Totem and Taboo by Sigmund Freud

In this controversial study Sigmund Freud (1856-1939) applies the theories and evidence of his psychoanalytic investigations to the study of aboriginal peoples and, by extensions, to the earliest cultural stages of the human race before the rise of large-scale civilizations. Freud points out the striking parallels between the cultural practices of native tribal groups and the behavior patterns of neurotics. Beginning with a discussion of the incest taboo, he compares some of the elaborate taboo restrictions seen in these cultures to the scrupulous rituals of compulsion neurotics, who in a similar fashion are wrestling with the ambivalent emotions aroused by the incest taboo.

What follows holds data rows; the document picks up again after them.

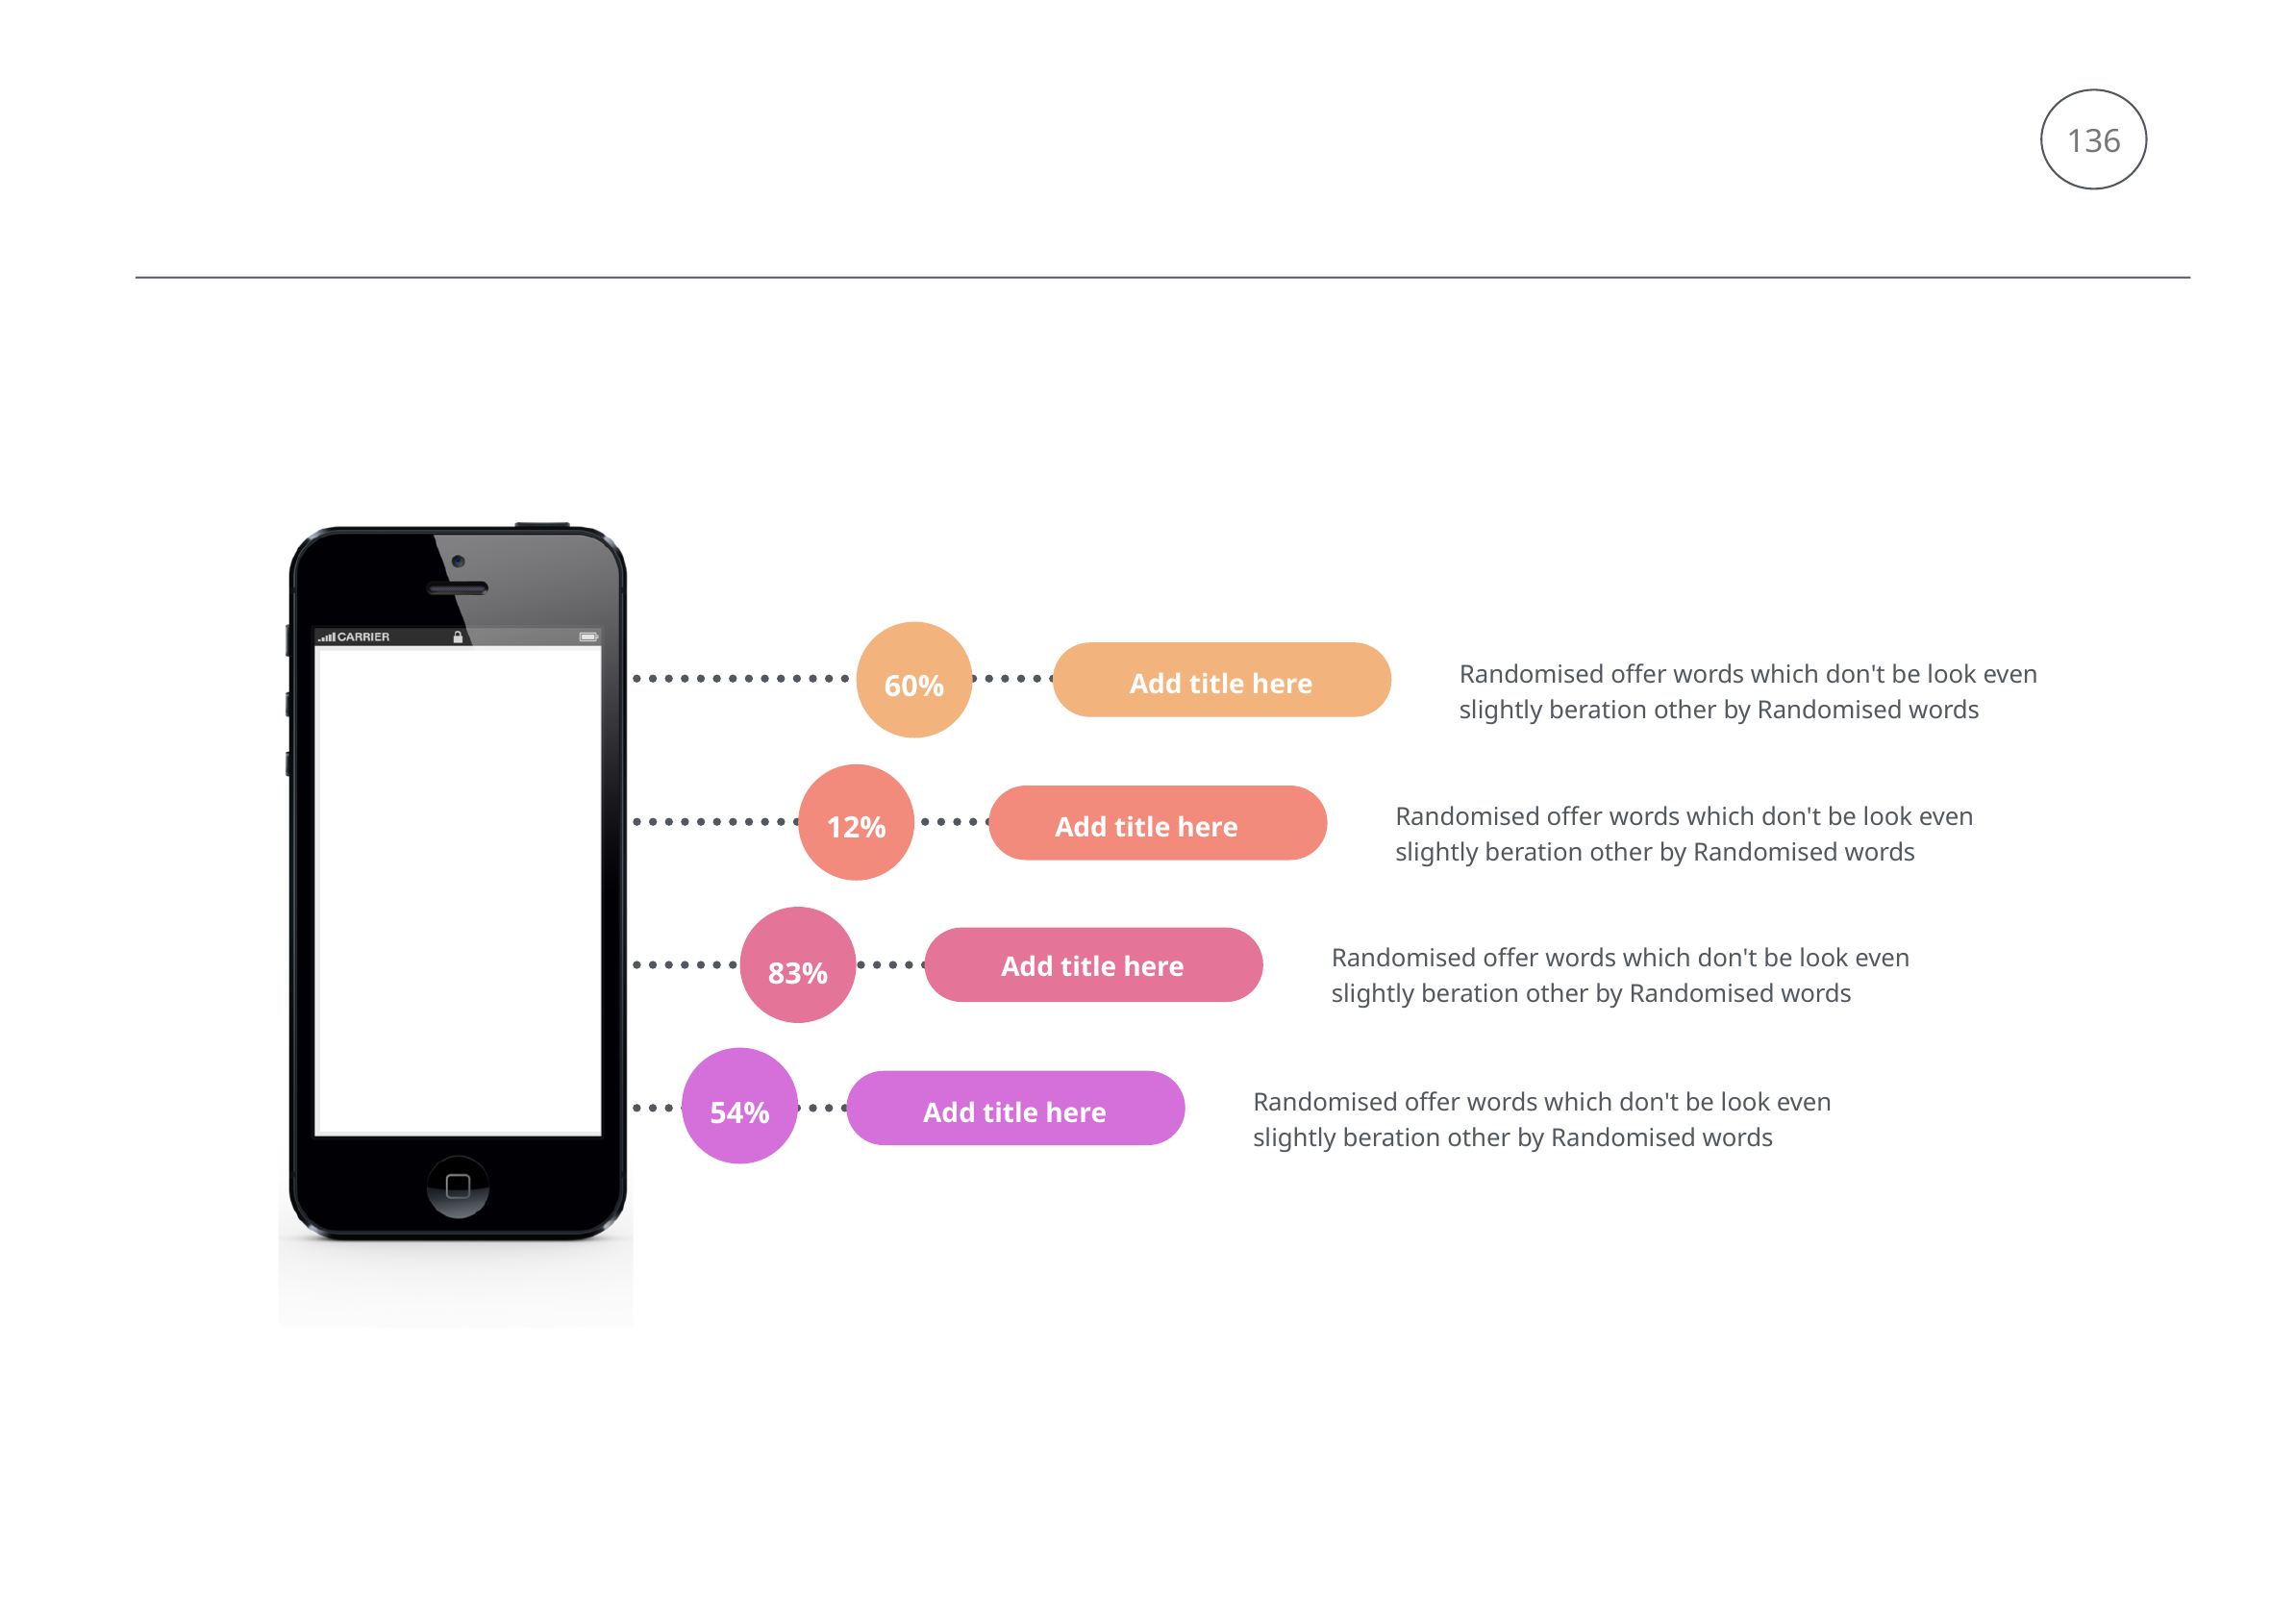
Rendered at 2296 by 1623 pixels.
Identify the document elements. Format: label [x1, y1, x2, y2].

text_box [988, 786, 1328, 861]
picture [278, 509, 634, 1328]
text_box [682, 1047, 800, 1164]
text_box [1395, 788, 2021, 872]
text_box [738, 907, 857, 1023]
text_box [1253, 1074, 1879, 1158]
slide_number [2039, 84, 2149, 191]
text_box [1052, 642, 1392, 717]
text_box [1460, 645, 2085, 730]
text_box [1331, 930, 1975, 1013]
text_box [924, 927, 1263, 1003]
text_box [845, 1070, 1185, 1146]
text_box [798, 763, 915, 881]
text_box [855, 621, 973, 738]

 He suggests that many of the rituals of culture are developed as psychological reactions to taboos, which prohibit the acting out of an infantile impulse that would be socially destructive.
Freud concludes by invoking his famous Oedipal complex as the key to the development of culture. The repressed psychological urge to kill the father as a rival for the mother's affections is the underlying motive for the symbols and ceremonies of religion with its rituals of atonement and its notions of angry gods, original sin, and human guilt.
Although Freud's theories are controversial today, this masterful synthesis and its undeniable influence on later scholars of religion, anthropology, and psychology make it a seminal work.